Le Crâne
Le Crâne

livre de Jon Klassen (2023)

Incontournable Août 2023


Version courte:


Voici un hybride mi-roman graphique mi-roman aux accents lugubres, inspiré d'un conte tyrolien, mettant en scène une fillette en fugue rencontrant un crâne bavard ambulant dans un mystérieux château, en pleine forêt de conifères. Récit rythmé d'une étrange mécanique et dotées d'illustrations complémentaires au texte, "Le crâne" propose une improbable amitié... et un secret chuchoté à demi-mot.


Version exhaustive:


On dit souvent des romans d'épouvante ou frissonnant qu'un des éléments importants qui les composent est l'atmosphère. Il faut pouvoir "sentir" cet univers , dans son essence, pour ressentir le malaise, le glaçant de la chose, et pour induire un registre émotionnel tel que la peur, l'inquiétude et/ou l'angoisse. D'ordinaire, c'est grâce aux descriptions que l'on perçoit l'atmosphère, mais ici, c'est attribuable à une drôle de combinaison entre les illustrations et une narration très simple, où plane des non-dits. Bienvenu dans une variation du conte tyrolien "Le Crâne", par Klassen, qui est aussi malaisant que le le laisse présager sa couverture et dans laquelle le Passé reste bien muet. Pour une fois.
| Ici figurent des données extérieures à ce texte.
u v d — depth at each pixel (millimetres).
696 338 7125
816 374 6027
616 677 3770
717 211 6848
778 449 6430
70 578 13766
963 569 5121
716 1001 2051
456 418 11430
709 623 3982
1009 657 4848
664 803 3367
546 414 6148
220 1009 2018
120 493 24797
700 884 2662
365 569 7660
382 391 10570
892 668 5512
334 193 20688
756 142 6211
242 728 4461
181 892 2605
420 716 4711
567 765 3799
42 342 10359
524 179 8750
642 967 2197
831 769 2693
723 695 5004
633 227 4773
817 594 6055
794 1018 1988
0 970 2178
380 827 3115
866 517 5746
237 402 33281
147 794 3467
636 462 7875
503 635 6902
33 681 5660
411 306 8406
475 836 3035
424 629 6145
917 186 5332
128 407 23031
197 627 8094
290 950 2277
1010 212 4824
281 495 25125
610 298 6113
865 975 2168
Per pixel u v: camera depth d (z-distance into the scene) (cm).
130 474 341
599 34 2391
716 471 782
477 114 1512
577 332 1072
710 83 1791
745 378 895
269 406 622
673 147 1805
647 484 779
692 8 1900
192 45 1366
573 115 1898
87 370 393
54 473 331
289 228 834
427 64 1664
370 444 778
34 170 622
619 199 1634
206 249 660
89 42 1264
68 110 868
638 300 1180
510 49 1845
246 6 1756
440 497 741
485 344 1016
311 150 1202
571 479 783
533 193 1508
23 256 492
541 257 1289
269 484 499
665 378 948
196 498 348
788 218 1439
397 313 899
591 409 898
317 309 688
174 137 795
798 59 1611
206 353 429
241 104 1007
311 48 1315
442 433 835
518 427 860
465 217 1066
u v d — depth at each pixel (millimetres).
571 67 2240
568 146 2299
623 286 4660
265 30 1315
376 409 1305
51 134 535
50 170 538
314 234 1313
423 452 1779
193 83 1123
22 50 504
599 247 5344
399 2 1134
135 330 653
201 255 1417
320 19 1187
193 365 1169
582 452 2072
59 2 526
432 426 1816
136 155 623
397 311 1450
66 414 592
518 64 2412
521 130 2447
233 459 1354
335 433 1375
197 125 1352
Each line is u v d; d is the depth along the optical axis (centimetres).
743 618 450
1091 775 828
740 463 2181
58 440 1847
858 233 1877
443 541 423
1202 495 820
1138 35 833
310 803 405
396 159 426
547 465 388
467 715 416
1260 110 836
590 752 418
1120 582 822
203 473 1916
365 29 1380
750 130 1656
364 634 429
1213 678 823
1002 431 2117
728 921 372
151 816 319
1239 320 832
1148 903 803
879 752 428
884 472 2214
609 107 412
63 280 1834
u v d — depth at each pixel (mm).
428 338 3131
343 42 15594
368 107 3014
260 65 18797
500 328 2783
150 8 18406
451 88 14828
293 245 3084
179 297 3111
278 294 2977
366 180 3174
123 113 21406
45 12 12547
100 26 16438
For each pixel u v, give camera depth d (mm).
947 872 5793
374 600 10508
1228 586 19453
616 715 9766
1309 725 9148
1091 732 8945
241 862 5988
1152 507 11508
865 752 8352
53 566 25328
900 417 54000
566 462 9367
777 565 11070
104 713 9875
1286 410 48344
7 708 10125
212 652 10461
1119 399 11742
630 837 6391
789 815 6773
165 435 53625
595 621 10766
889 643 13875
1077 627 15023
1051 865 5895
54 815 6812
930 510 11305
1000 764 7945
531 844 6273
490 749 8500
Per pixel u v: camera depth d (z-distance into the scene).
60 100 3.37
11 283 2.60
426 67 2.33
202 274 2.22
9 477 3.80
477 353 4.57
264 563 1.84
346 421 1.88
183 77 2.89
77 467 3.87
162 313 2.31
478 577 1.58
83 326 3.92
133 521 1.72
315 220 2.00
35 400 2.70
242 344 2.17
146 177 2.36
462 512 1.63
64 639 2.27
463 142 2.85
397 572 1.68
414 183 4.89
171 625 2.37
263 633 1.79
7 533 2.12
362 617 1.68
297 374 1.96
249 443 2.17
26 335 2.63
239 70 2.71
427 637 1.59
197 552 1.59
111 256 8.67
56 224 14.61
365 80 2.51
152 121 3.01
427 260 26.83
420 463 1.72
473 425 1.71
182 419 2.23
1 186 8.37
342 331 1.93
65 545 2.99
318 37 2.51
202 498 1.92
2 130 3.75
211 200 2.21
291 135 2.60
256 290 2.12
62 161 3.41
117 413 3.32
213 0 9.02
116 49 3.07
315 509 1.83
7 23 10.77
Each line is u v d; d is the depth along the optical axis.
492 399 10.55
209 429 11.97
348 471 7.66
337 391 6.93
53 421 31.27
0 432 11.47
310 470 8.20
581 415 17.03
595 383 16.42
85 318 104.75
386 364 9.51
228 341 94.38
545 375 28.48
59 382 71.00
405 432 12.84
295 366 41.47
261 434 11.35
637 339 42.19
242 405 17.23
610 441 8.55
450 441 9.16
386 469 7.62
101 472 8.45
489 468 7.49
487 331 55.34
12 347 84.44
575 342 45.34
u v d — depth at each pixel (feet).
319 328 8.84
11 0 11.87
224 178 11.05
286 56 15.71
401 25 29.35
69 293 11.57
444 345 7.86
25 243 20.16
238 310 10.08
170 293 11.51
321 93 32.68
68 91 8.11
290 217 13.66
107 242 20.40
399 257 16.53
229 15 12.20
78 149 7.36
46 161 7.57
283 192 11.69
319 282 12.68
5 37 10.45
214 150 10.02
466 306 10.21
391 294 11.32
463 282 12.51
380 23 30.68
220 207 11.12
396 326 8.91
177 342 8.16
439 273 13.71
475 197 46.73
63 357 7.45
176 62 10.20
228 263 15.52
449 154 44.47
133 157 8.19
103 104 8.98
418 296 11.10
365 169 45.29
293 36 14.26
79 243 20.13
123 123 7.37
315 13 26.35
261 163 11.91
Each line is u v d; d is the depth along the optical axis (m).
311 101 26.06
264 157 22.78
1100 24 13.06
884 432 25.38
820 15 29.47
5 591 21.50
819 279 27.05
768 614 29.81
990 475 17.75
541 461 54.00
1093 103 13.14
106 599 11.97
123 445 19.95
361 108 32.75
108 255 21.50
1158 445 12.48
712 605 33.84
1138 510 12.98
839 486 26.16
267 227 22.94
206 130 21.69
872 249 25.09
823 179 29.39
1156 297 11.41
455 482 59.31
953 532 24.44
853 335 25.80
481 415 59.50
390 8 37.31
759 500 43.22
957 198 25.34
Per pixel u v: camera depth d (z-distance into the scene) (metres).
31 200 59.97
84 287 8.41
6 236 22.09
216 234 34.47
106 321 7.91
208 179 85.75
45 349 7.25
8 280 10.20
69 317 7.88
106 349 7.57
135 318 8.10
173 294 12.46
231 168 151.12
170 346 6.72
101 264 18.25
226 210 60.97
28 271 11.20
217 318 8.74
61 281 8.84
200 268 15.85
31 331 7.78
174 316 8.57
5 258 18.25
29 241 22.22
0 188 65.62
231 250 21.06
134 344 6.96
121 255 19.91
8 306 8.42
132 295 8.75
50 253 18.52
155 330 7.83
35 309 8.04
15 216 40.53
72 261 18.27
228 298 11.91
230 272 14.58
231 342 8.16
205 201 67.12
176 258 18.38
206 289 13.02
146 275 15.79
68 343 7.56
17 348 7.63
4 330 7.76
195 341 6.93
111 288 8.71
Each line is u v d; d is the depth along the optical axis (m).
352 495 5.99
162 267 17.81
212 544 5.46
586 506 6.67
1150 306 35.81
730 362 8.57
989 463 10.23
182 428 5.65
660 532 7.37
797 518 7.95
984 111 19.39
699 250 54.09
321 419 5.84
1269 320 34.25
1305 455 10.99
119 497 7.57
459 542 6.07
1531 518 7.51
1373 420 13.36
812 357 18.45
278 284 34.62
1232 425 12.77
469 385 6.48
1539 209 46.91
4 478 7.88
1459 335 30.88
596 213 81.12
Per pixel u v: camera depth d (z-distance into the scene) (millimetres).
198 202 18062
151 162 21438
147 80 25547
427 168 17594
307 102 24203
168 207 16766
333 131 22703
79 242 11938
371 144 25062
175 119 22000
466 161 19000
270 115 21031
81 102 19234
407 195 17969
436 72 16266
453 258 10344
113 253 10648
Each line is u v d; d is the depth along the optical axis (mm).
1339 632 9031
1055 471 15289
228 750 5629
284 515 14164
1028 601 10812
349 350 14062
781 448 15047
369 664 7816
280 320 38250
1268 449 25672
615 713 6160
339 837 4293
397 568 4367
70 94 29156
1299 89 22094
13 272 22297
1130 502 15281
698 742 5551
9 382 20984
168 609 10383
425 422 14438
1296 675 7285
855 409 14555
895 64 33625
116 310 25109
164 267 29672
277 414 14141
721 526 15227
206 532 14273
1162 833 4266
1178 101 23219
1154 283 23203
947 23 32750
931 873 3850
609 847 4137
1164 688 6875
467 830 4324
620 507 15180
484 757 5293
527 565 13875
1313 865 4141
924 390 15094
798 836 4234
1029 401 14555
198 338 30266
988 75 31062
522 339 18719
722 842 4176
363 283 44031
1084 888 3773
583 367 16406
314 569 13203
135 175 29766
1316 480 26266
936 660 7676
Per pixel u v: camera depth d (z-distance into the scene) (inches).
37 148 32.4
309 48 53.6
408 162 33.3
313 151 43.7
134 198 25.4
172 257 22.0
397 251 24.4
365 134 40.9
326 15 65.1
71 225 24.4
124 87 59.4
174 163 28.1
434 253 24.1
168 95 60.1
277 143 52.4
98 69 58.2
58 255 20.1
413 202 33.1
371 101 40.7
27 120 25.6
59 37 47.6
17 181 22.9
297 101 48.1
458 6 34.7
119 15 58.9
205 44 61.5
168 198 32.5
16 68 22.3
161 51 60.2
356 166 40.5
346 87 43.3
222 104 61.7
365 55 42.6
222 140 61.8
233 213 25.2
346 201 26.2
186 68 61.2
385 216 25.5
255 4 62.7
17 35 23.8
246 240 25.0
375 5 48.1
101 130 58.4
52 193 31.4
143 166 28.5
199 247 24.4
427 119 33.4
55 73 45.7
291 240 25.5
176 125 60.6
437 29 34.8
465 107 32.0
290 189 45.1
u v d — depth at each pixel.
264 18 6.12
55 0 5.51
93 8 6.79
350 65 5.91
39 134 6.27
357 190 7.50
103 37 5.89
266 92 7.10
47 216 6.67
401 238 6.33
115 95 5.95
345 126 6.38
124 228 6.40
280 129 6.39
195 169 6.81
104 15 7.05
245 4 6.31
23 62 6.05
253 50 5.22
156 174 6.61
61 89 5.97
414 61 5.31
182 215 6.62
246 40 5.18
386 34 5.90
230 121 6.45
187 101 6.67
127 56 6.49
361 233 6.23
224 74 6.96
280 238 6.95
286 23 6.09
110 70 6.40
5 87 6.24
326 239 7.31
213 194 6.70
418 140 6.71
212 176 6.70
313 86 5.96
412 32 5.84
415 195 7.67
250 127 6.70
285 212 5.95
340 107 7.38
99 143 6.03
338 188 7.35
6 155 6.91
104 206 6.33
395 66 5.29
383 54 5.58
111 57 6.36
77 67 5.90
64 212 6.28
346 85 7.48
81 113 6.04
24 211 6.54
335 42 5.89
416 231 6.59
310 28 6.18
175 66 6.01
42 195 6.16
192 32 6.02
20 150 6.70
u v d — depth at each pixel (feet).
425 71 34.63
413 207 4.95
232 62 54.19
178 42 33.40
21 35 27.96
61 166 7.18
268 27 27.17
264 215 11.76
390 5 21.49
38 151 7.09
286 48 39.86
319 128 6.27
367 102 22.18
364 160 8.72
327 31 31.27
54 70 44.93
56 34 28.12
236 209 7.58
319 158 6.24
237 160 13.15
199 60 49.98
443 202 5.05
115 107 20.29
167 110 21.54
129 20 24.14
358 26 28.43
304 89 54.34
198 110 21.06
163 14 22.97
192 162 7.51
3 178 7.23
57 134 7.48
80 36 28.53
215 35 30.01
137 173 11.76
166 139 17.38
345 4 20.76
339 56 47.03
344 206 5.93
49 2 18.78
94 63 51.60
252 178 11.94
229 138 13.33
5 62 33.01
Otilla fuit. Quoi? Pourquoi? On ne sait pas. On ne saura jamais. Toujours est-il qu'elle a fuit dans la forêt. On l'appelle. Elle ne répond pas. Otilla trébuche, pleure, se relève. Elle a découvert une veille et très grande maison. Dans cette maison vit un crâne. Ce crâne daigne lui ouvrir. Elle peut rester ici, si elle en a envie. Elle n'aura qu'à le porter, c'est la seule demande du crâne. Otilla accepte. Il lui fait visiter. Il est gentil. Ils semblent bien s'amuser. Mais. Il y a un "mais". Durant la nuit, un squelette sans tête veut attraper le crâne. le crâne ne veut pas être attrapé. C'est ce qu'il dit à Otilla. Alors, Otilla élabore un plan. Un plan pour cette nuit. Pour en finir.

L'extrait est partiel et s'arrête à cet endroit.